The temperature at which the raw material for radionuclide production is heated is
The radiopharmaceutical manufacturing system according to claim 1, wherein the temperature is such that the molybdenum compound does not volatilize and the technetium compound volatilizes selectively.
9. The radiopharmaceutical production system according to claim 8, wherein the adsorbent includes any of fibrous quartz, alumina, silica gel, organic fiber, activated carbon, and ion exchange resin.
The temperature at which the raw material for radionuclide production is heated is
The radiopharmaceutical manufacturing system according to claim 1, wherein the temperature is a temperature at which the molybdenum compound and the technetium compound volatilize.
The radiopharmaceutical manufacturing system according to claim 10, wherein the adsorbent selectively adsorbs a technetium compound from a mixture of a molybdenum compound and a technetium compound.
The radiopharmaceutical manufacturing system according to any one of claims 8 to 11, wherein the molybdenum compound and the technetium compound are oxides.
A raw material recovery device for recovering a molybdenum compound from off-gas that has passed through the adsorbent;
The radiopharmaceutical production system according to claim 10 or 11, further comprising: a raw material refeeding device for reusing the recovered molybdenum compound as the radionuclide production raw material.
An electron beam accelerator,
A container for storing a raw material for producing a radionuclide containing molybdenum 100 that irradiates radiation generated using electrons accelerated by the electron beam accelerator;
A heating apparatus for heating the raw material for producing the radionuclide stored in the container;
An adsorbent that adsorbs a technetium compound containing technetium 99m generated by heating the raw material for producing the radionuclide irradiated with the radiation;
An eluent supply device for supplying an eluent for eluting the technetium compound containing 99m technetium adsorbed on the adsorbent from the adsorbent;
A radiopharmaceutical manufacturing apparatus comprising: a drug recovery unit that recovers the eluent.
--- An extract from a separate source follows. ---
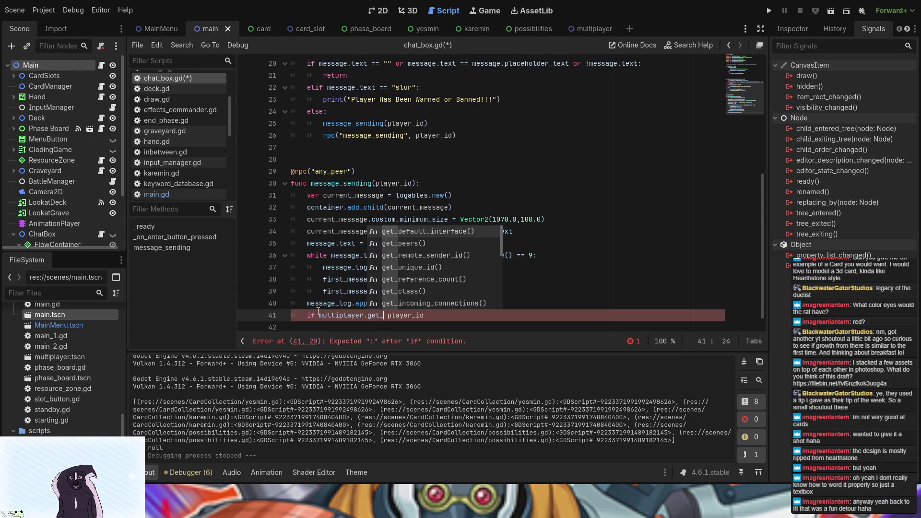
pyautogui.write('pl')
Molybdenum 99 is produced by a nuclear reaction by irradiating a raw material for producing a radionuclide containing molybdenum 100 with radiation generated using electrons accelerated by an electron beam accelerator,
The technetium compound containing technetium 99m produced by radiation decay of molybdenum 99 by heating the raw material for producing the radionuclide is volatilized,
Adsorbing a technetium compound containing 99m of volatilized technetium to an adsorbent;
A radiopharmaceutical is produced by passing an eluent through the adsorbent adsorbing the technetium compound containing technetium 99m and eluting the technetium compound containing technetium 99m into the eluent. Production method.